__Given information__
+++++

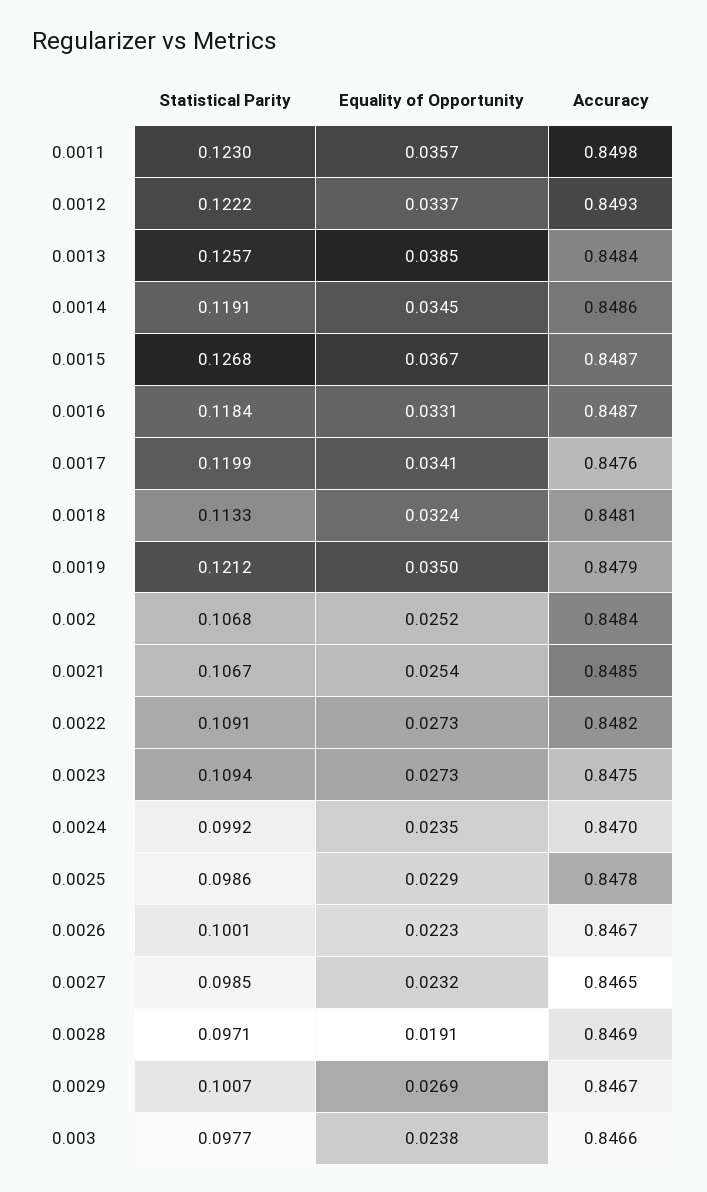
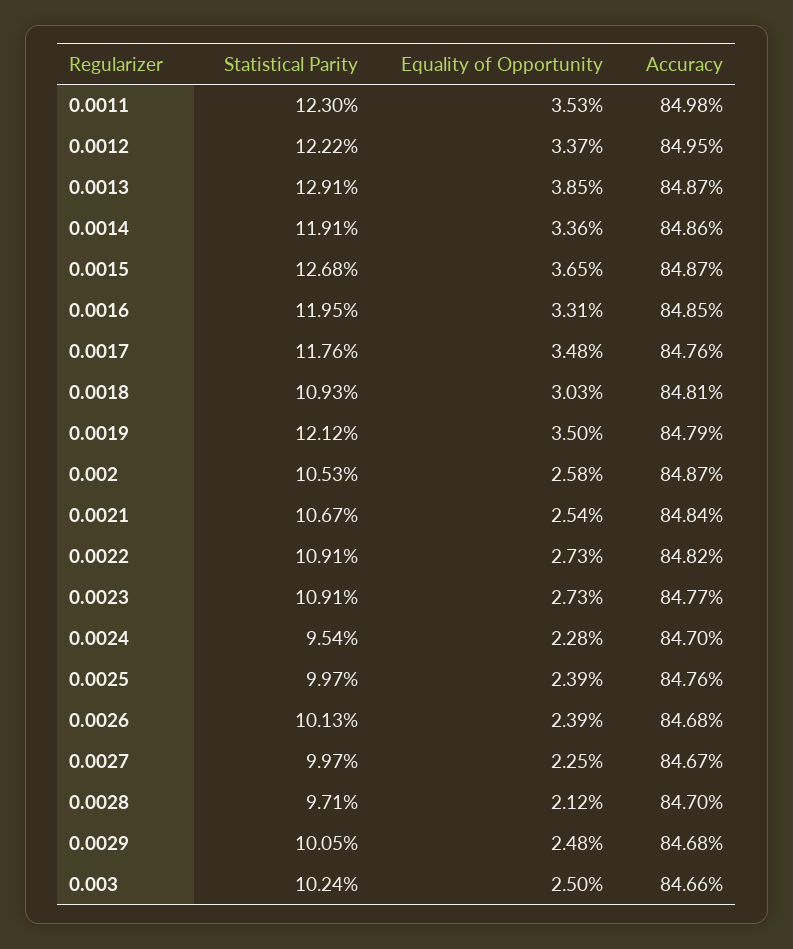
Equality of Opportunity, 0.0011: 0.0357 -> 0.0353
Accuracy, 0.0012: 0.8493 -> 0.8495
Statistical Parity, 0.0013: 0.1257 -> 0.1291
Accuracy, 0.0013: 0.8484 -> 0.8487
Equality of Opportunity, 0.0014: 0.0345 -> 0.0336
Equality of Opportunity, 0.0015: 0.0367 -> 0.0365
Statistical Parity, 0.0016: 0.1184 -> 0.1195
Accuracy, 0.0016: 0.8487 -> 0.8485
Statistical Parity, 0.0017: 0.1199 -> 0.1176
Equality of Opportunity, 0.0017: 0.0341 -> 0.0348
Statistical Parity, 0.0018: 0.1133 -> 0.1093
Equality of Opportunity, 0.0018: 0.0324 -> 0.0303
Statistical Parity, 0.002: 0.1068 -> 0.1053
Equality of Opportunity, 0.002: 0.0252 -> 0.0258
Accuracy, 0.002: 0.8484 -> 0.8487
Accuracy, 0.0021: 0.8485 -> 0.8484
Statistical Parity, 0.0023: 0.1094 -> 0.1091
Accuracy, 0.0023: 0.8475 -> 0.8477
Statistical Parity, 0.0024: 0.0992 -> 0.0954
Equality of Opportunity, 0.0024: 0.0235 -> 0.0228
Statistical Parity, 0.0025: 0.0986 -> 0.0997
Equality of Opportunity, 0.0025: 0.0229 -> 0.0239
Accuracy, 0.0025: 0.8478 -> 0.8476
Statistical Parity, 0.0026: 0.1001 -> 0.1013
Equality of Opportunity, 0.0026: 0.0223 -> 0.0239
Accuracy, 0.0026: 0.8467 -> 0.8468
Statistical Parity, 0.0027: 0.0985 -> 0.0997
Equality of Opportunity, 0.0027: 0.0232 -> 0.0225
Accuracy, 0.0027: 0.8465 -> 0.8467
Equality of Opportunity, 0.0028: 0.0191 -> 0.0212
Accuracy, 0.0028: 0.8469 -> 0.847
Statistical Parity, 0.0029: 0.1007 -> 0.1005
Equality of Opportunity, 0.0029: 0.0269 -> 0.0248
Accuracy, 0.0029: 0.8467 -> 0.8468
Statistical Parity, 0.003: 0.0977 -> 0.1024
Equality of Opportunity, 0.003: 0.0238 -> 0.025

+++++

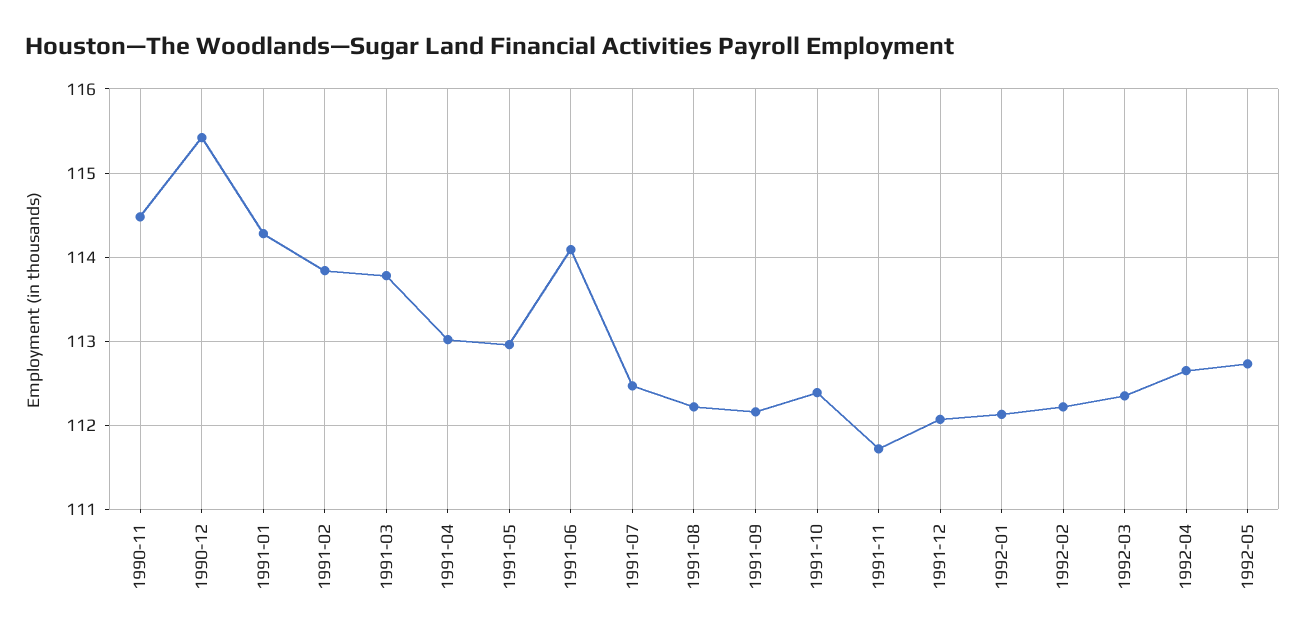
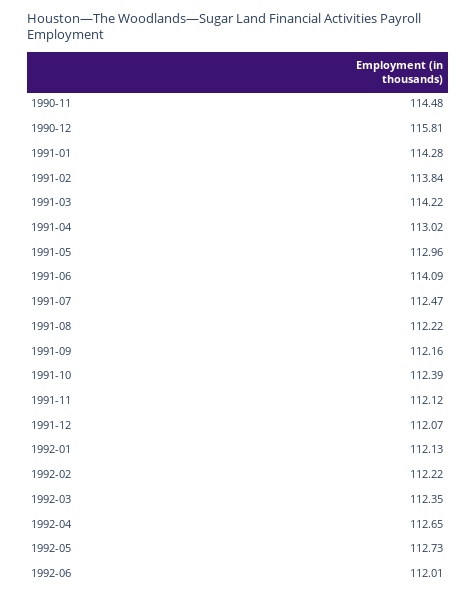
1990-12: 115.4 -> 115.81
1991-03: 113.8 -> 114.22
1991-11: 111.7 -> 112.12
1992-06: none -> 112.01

+++++

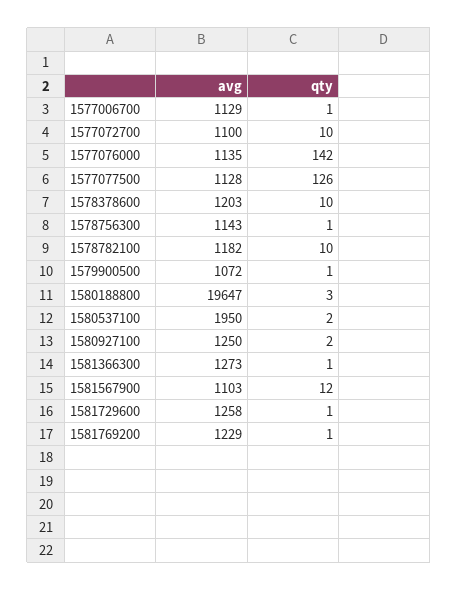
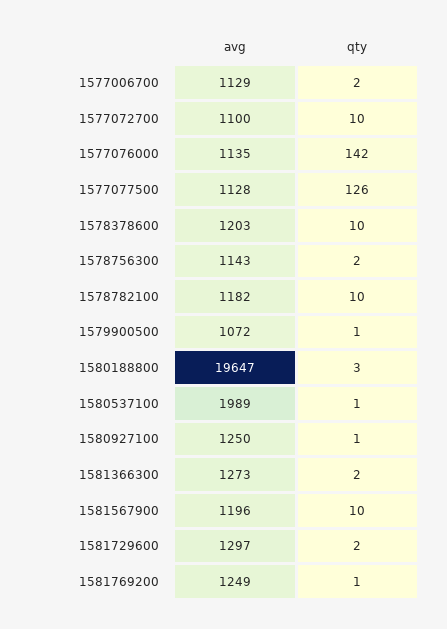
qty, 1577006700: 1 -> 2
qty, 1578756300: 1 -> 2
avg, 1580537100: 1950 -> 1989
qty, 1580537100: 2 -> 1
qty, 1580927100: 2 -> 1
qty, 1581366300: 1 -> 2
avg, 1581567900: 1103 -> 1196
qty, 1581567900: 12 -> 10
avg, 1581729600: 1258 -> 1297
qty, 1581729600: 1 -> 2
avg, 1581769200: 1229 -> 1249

+++++

__Directions__
The listing above holds a line with "qty, 1580537100: 2 -> 1" and a line with "avg, 1581769200: 1229 -> 1249". Print the stretch from the first through the second, exactly and alone.

__Output below__
qty, 1580537100: 2 -> 1
qty, 1580927100: 2 -> 1
qty, 1581366300: 1 -> 2
avg, 1581567900: 1103 -> 1196
qty, 1581567900: 12 -> 10
avg, 1581729600: 1258 -> 1297
qty, 1581729600: 1 -> 2
avg, 1581769200: 1229 -> 1249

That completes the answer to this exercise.